Firewalls should block certain network management protocols, especially bootp/bootpc, SNMP and RPC based services. These are services attackers will attempt to compromise because they are almost installed, and in many cases they will not be configured securely (i.e. SNMP community names of "public" or "private" are far to common). Windows file sharing should generally not be used across the Internet, blocking ports 135 to 139 (udp and tcp) at the firewall is often a good idea, if people do need access to their files this should be done through a virtual private network. Ideally the only things let into a corporate network should be public network services like DNS, Email and WWW (and even then they should only be allowed to a few secured servers), and returning packets from client connections. VPN technology has matured to the point where there is not excuse not to use it to connect sites securely that need to transfer sensitive information such as corporate files.
Management of firewalls is also often handled poorly. Telnet and R services should never be used.

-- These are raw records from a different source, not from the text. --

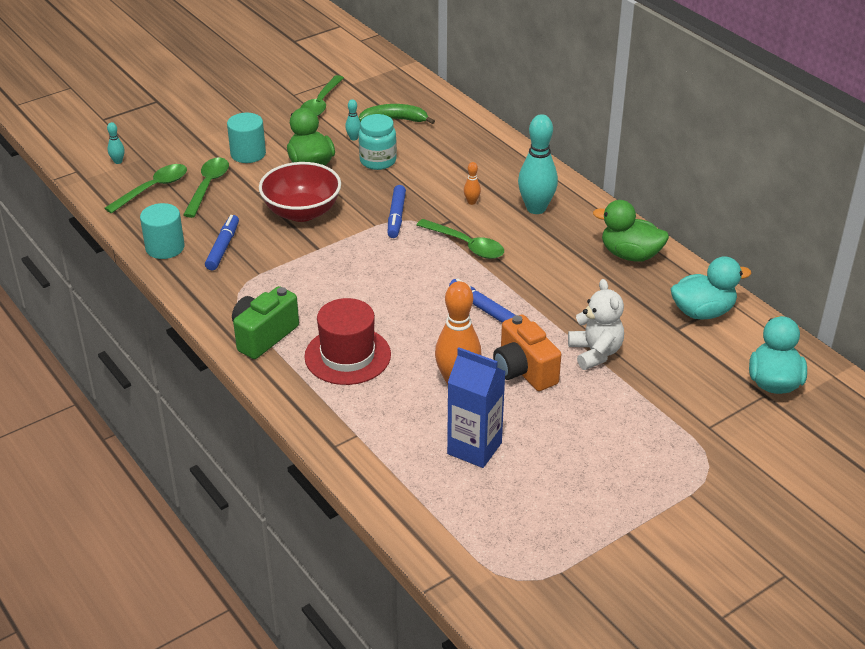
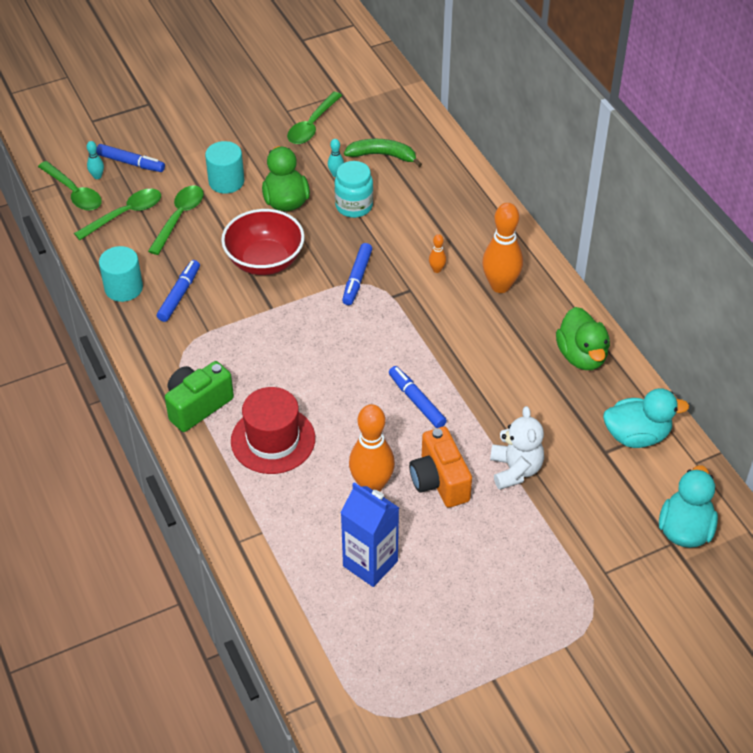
camera: 10 degrees right, 10 degrees up
green spoon [417,219,504,259] -> green spoon moved to [38,161,102,211]
turquoise bowling pin [518,114,558,214] -> orange bowling pin [482,203,523,293]
green duck [593,200,669,262] -> green duck turned 135 degrees counterclockwise [556,307,610,370]
none -> blue marker [96,144,165,172]

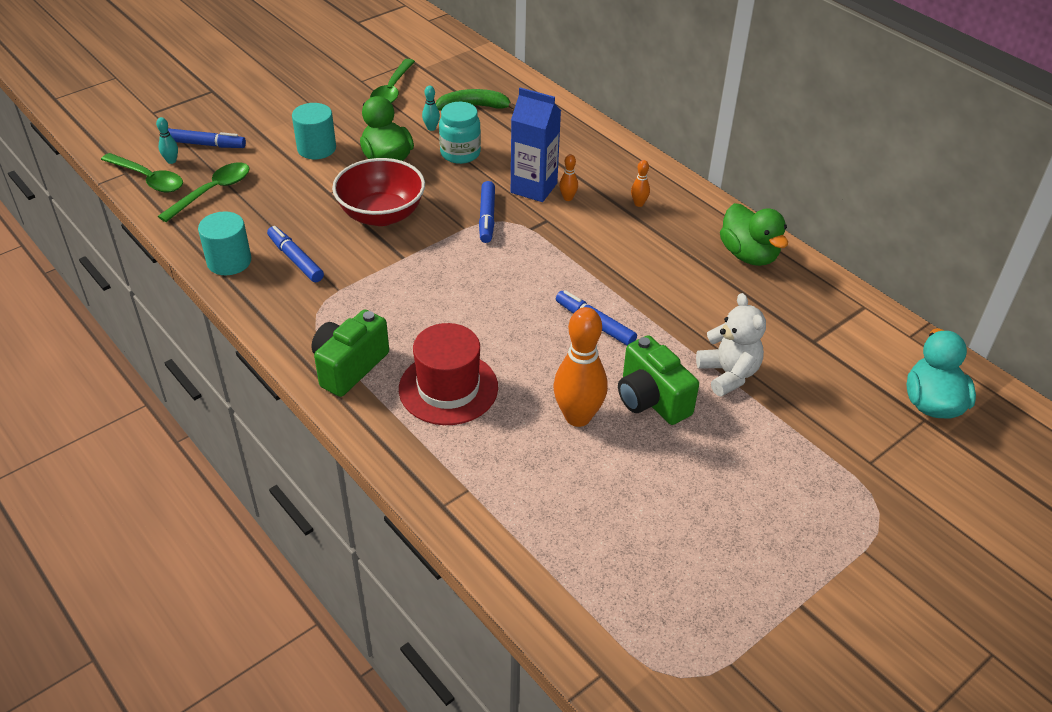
camera: 15 degrees left, 5 degrees down
green spoon [148,185,204,255] -> none
blue marker [157,260,200,322] -> blue marker turned 45 degrees counterclockwise [267,226,324,282]
blue carton [341,482,399,587] -> blue carton moved to [511,87,561,202]
orange camera [409,427,472,508] -> green camera [618,335,699,425]
orange bowling pin [482,203,523,293] -> orange bowling pin [631,160,650,207], size x0.44
turquoise duck [603,388,689,448] -> none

Web based admin tools should not be used unless they provide an encrypted link (i.e. https://), or through a VPN. Telnet, R services and unencrypted web sessions mean that the passwords and so on can be gathered by an attacker, or if they are sufficiently skilled they can hijack the connection and insert a few commands before it is dropped (like flush all rulesets). Any management should be done from a handful of highly secured workstations that are NOT equipped with mail readers, web browsers or any unneeded software. There are far to many security problems in today's mail readers, web browsers and other application software. If an attacker is able to seize control of the administration workstation they can run a key logger, network sniffer or simply seize control of it with programs like Back Orifice 2000. For day to day administration of the firewall (i.e. service packs, updates, and so on) you should install OpenSSH or the commercial version of SSH if it is UNIX, and if it is NT based you should administer it locally or use a remote administration tools that support the GUI (i.e. PCAnywhere and VNC) in conjunction with a VPN package (not PPTP!). Another secure method is to manage the firewall "out of band", i.e. use the serial console on a sparc/Cisco/etc., or PPP (or similar) on an NT box, this allows you to completely disable all network services on the firewall, including remote logins, making it very difficult for an attacker to get in using them (since they do not exist). Additionally when someone attacks your firewall through a denial of service there is a better chance of being able to login and correct it. If you decide to use a serial console/PPP and a modem then make sure the modem is secured, the best way is to enable callback support, this way an attacker would need to go to great lengths to connect to it.
Firewalls are an extremely useful component in any network security plan, they have gone from "only the government needs firewalls" to "what is the best firewall for my home computer?". Unless they are setup correctly, and managed correctly however they are worse then useless (you will think you are secure when in fact you are not).